Russia

Working Hard or Hardly Working? That is the question.

“Fully employed unemployed is a common problem, and it would be good to have a post about your work.”

Reply to my message from Matt Law when I asked about writing about my situation.

A bit about me

First a little about myself. This post is not supposed to be my curriculum vitae, it just shows all kinds of jobs and occupations an archaeologist must be ready to take in order to have some income.

I graduated from University of Turku, Finland in 2012 from archaeology and in 2014 from folkloristics. My MA-thesis in archaeology was about the Swedish-Russo War of 1741-1743 and conflict archaeological theory. After this I did another Master of Arts degree, because the folkloristics in Turku started it’s own archive studies line. In my second thesis I studied triangulation between folkloristics and archaeology. I studied as an example regular stones in inhumations, using folk archives to find explanations for the stones.

=-=-=-=-=

- **WRITTEN TASK 1**
From the post about archaeology work, copy the passage between "I graduated from" and "for the stones.", inclusive.
- **WRITTEN TASK 2**
Answer these questions from the post about archaeology work:
(a) Who replied when the writer asked about writing about their situation?
(b) In what year did the writer graduate in folkloristics?
(c) Which war did the writer's MA thesis in archaeology cover?

- **PROVIDED MATERIAL**
=-=-=-=-=

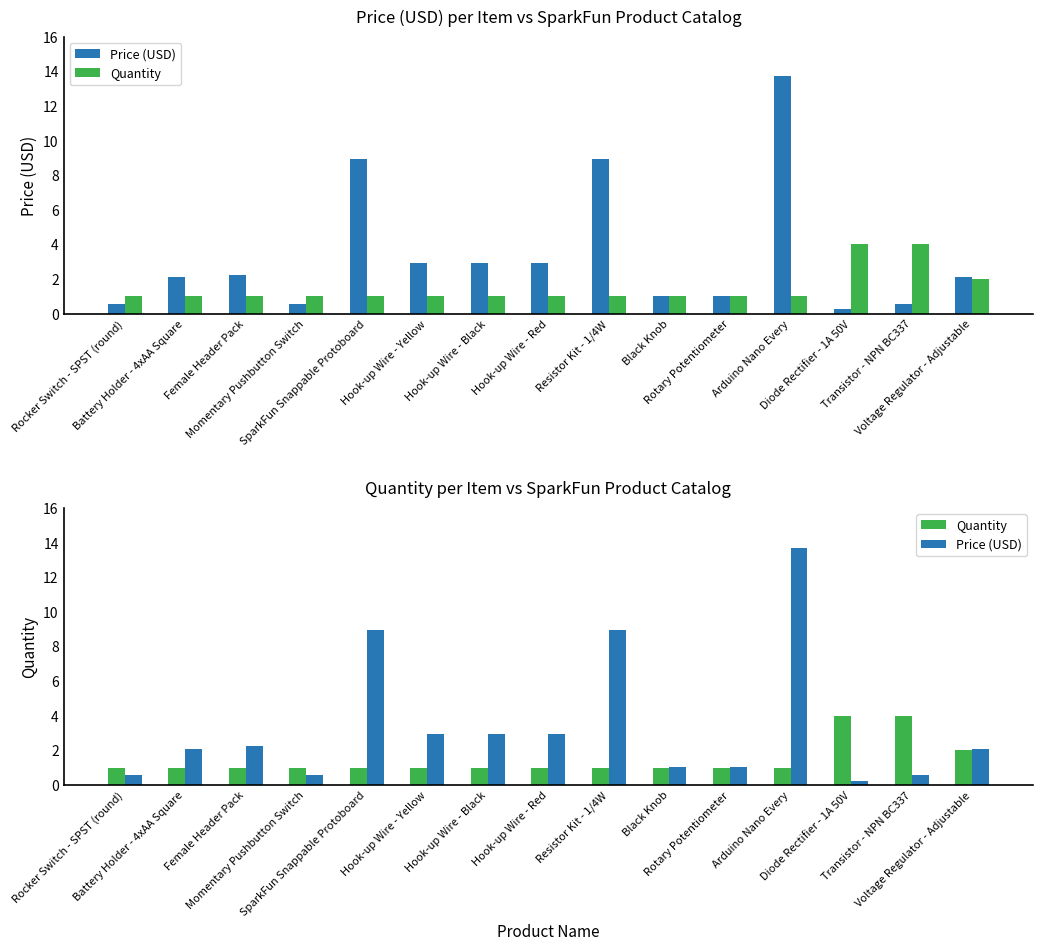

Is the value of Quantity at Rotary Potentiometer greater than the value of Price (USD) at Rocker Switch - SPST (round)?

Yes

=-=-=-=-=

- **REPLY 1**
I graduated from University of Turku, Finland in 2012 from archaeology and in 2014 from folkloristics. My MA-thesis in archaeology was about the Swedish-Russo War of 1741-1743 and conflict archaeological theory. After this I did another Master of Arts degree, because the folkloristics in Turku started it’s own archive studies line. In my second thesis I studied triangulation between folkloristics and archaeology. I studied as an example regular stones in inhumations, using folk archives to find explanations for the stones.

- **REPLY 2**
(a) Matt Law
(b) 2014
(c) The Swedish-Russo War of 1741-1743